Introduction

There is growing public recognition that the number of people diagnosed with serious mental illness in the U.S. criminal justice system has reached unprecedented levels. In 2007, there were more than 2 million jail bookings of people with serious mental illness.1 Although prevalence estimates of serious mental illness in jails and prisons vary widely depending on methodology and setting (jail or prison), recent research estimates that approximately 15 percent of men and nearly one-third of women in jail settings have a serious mental illness and that rates of serious mental illness in state prison populations are at least two to four times higher than community populations.2 This reality places a significant strain on institutional and community resources, including increased expenditures on incarceration. And it sheds light on why so many formerly incarcerated people face daunting prospects for successfully reintegrating into society. Seeking to mitigate these corrosive outcomes, local and state governments have developed a range of programs over the past two decades to serve people with serious mental illness in contact with the criminal justice system.3

The driving idea of interventions developed during the past 20 years is to keep people with serious mental illness out of jails and prisons when possible through prevention and diversion programs and to provide appropriate mental health services to those who need them during and after incarceration.4 Unfortunately, however well intentioned this first generation of interventions is, it has become increasingly clear that it has done little to reduce the number of incarcerated people with serious mental illness.5 Because of the human toll and the staggering expense of incarcerating people with mental illness, policymakers and practitioners in both mental health and justice fields have begun to reevaluate existing policy and practice and to think creatively about what it will take to make meaningful change in how to respond to people with mental illness.6

This report outlines a new framework for designing and delivering integrated mental health and criminal justice interventions.
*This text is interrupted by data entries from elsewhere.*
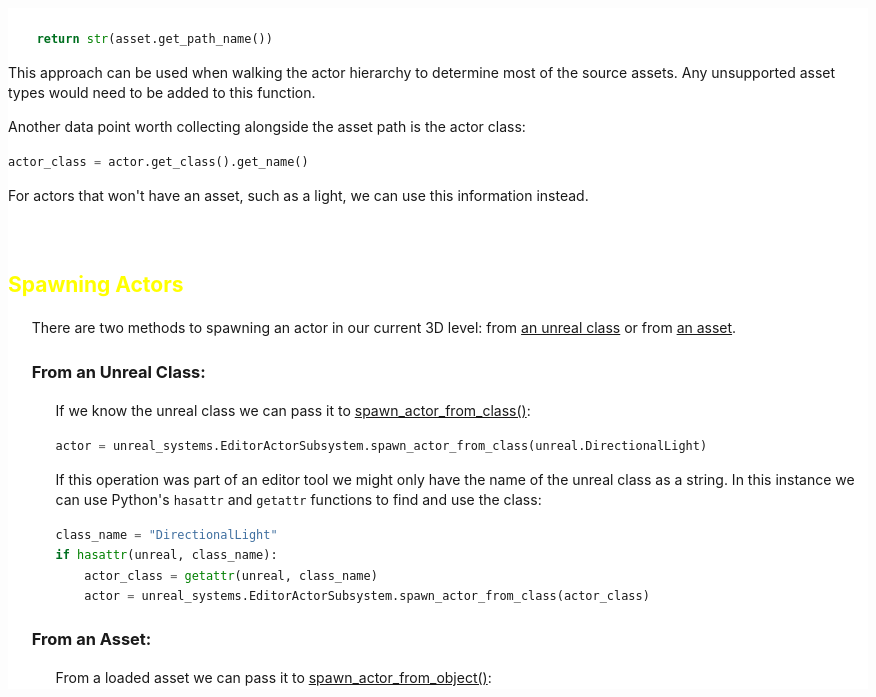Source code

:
 ```python

    return str(asset.get_path_name())
```
This approach can be used when walking the actor hierarchy to determine most of the source assets. 
Any unsupported asset types would need to be added to this function.

Another data point worth collecting alongside the asset path is the actor class:
```python
actor_class = actor.get_class().get_name()
```
For actors that won't have an asset, such as a light, we can use this information instead.

</ul>
<br>



## <span style="color:yellow">Spawning Actors</span>
<ul>

There are two methods to spawning an actor in our current 3D level: from 
[an unreal class](https://docs.unrealengine.com/5.2/en-US/PythonAPI/class/EditorActorSubsystem.html#unreal.EditorActorSubsystem.spawn_actor_from_class)
or from
[an asset](https://docs.unrealengine.com/5.2/en-US/PythonAPI/class/EditorActorSubsystem.html#unreal.EditorActorSubsystem.spawn_actor_from_object).


### From an Unreal Class:
<ul>

If we know the unreal class we can pass it to
[spawn_actor_from_class()](https://docs.unrealengine.com/5.2/en-US/PythonAPI/class/EditorActorSubsystem.html#unreal.EditorActorSubsystem.spawn_actor_from_class):

```python
actor = unreal_systems.EditorActorSubsystem.spawn_actor_from_class(unreal.DirectionalLight)
```

If this operation was part of an editor tool we might only have the name of the unreal class as a string.
In this instance we can use Python's `hasattr` and `getattr` functions to find and use the class:
```python
class_name = "DirectionalLight"
if hasattr(unreal, class_name):
    actor_class = getattr(unreal, class_name)
    actor = unreal_systems.EditorActorSubsystem.spawn_actor_from_class(actor_class)
```

</ul>

### From an Asset:
<ul>

From a loaded asset we can pass it to
[spawn_actor_from_object()](https://docs.unrealengine.com/5.2/en-US/PythonAPI/class/EditorActorSubsystem.html#unreal.EditorActorSubsystem.spawn_actor_from_object):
It is predicated on creating mental health treatment programs that intervene consistently and productively at the outset of people’s criminal justice involvement. After an evaluation of current practice and a discussion of the developing new generation of interventions, the report then draws upon interviews with 11 experts in the field to propose a “first-episode incarceration” framework (modeled on first-episode interventions in the treatment of psychosis) for people who have been diagnosed with mental illness and are in contact with the criminal justice system for the first time. Such a framework is rooted in prevention and early intervention, evidence-informed care, and recovery-oriented practice.7 The goal of the report is to seize the opportunity opened up by the current public debate about how to respond to the dearth of care for people with mental illness who come into the criminal justice system, thereby spurring creative thinking and cross-sector collaborations among mental health and justice system practitioners and policymakers.

The goal of the report is spurring creative thinking and cross-sector collaborations among mental health and justice system practitioners and policymakers.